◆ Exercise directions: In the records below, find every line with the word "Pennyfeather" and copy it.

(Data excerpts)
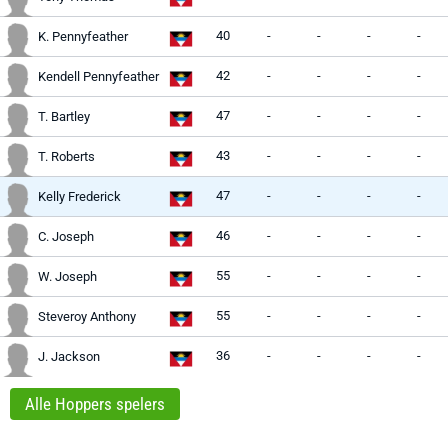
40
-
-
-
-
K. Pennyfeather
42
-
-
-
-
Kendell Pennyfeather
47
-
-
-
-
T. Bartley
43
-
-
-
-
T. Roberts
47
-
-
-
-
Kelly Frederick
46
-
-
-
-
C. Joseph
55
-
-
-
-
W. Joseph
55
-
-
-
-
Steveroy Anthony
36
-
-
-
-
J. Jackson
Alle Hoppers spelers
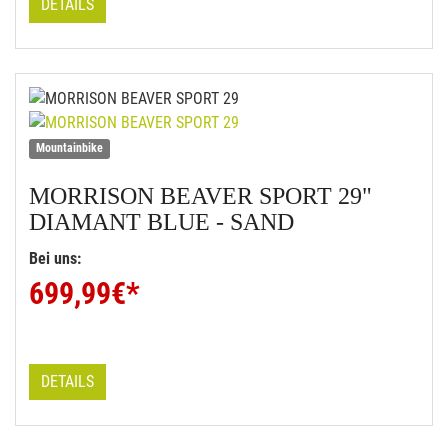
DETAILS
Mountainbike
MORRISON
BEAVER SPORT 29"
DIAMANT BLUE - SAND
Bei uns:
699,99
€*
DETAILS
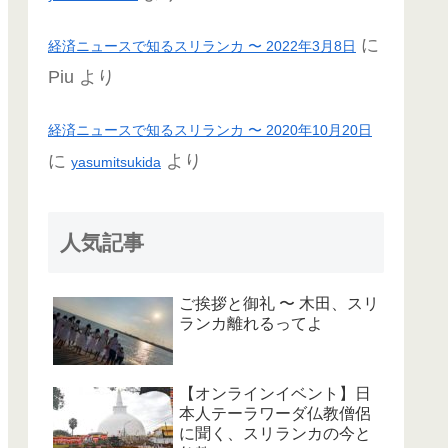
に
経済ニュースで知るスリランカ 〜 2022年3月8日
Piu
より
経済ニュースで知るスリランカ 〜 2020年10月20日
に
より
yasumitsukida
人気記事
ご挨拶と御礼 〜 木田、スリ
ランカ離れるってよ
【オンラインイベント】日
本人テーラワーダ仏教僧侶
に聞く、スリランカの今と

◆ Response:
K. Pennyfeather
Kendell Pennyfeather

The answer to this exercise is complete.